Over at Artisan Sake, on Railspur Alley, the only premium sake winery in Canada, sake maker Masa Shiroki might be tending to his sake in the wee hours of night.
“It is a very, very difficult process. The difficult part is the pressing,” he once told me. “I stay here to sleep and change the weights every hour, adding more each time.”
He makes the sake in the shop where tastings are offered for a small fee.
Pateman’s company also conducts tours of Granville Island.
“They’re led by chefs so they tend to attract foodies,” he says. They go year-round.
The tour often comes to a screeching halt at Granville Island Tea.
“They have 200 teas there and serve the best chai in the city. There’s no other chai that comes even close. It’s an organic tea with a blend of milk powder, Indian spices, sugar and butter,” he says. “Tourists are blown away by the matcha phenomenon here. Matcha doesn’t have quite the following outside of Vancouver.”
Edible Foods has some 800 B.C. food products for sale, with 600 available for samplings. “We have four fridges dedicated to sampling,” Pateman says. “You can try before you buy.”
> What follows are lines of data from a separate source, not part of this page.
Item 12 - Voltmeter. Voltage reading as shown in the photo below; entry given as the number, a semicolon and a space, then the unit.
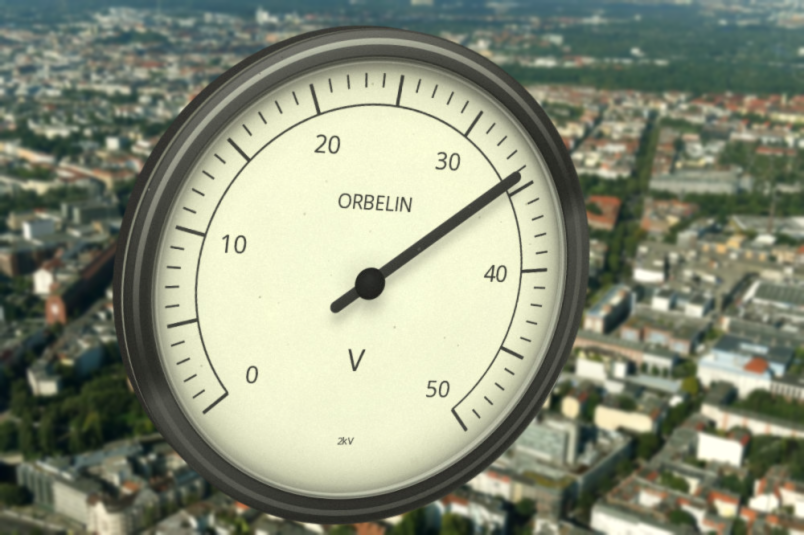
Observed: 34; V
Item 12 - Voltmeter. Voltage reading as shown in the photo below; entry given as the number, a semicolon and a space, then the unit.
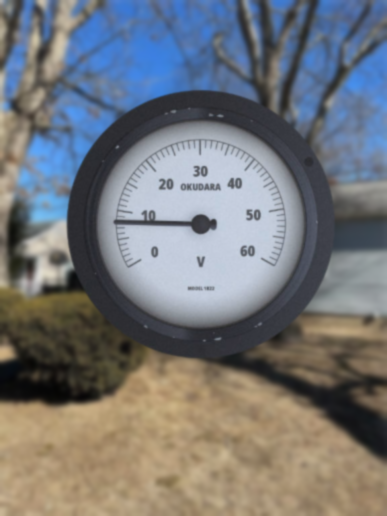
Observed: 8; V
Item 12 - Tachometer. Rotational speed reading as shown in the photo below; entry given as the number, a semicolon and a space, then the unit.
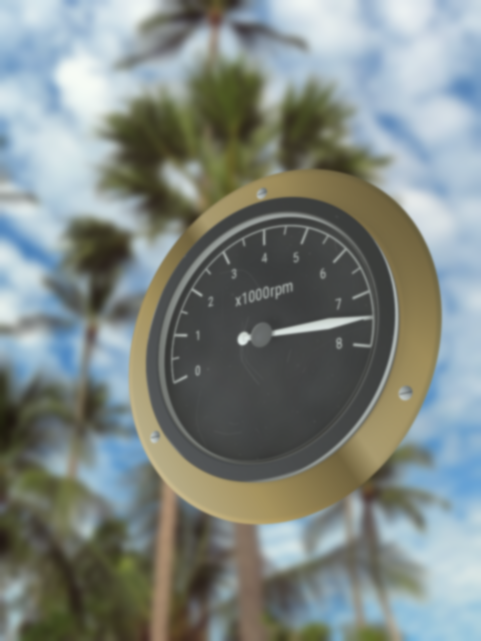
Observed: 7500; rpm
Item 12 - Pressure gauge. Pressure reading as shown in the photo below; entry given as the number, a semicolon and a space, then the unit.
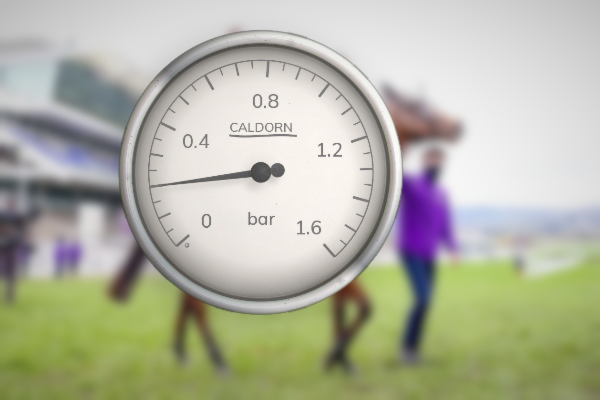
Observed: 0.2; bar
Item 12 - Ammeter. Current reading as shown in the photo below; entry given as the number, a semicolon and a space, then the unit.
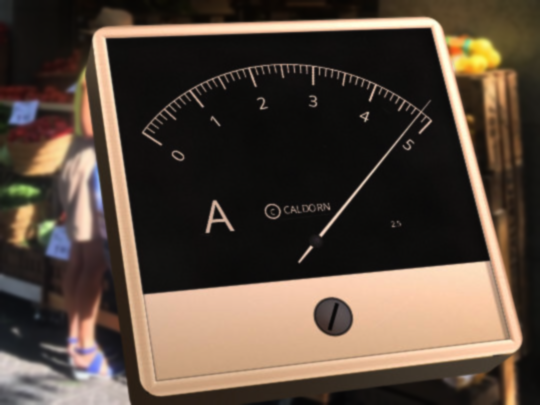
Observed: 4.8; A
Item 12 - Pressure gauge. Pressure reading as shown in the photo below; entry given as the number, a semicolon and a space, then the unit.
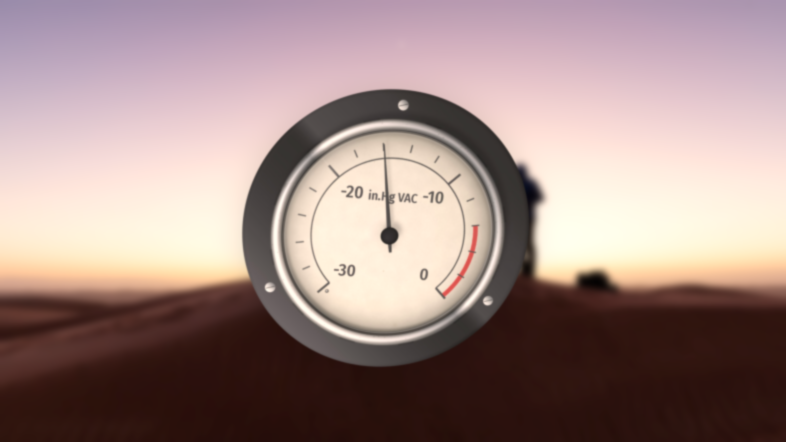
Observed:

Pateman says many of the vendors are so unique, visitors from cities like Chicago and Los Angeles often say they’re going back home to open a similar store. Stock Market (stocks, soups, dressings, sauces) and Oyama Sausage (450 sausages and cured meat products made by a fifth-generation sausage maker) are two such vendors.
As an insider, Pateman spills the beans on Go Fish, the outdoor great little fish shack at Fisherman’s Wharf, where a long line-up pops up just as your stomach starts gurgling its discontent. “At 11:20, you’ll be about fifth in line,” he says. It opens at 11:30. “You gotta hit the time right.”
His recommendation is the Daily Special. “It’s what they get off the fish boats that day. I love the Qualicum Bay scallops grilled and served on a bun. The oyster po‘ boy is good, too,” he says.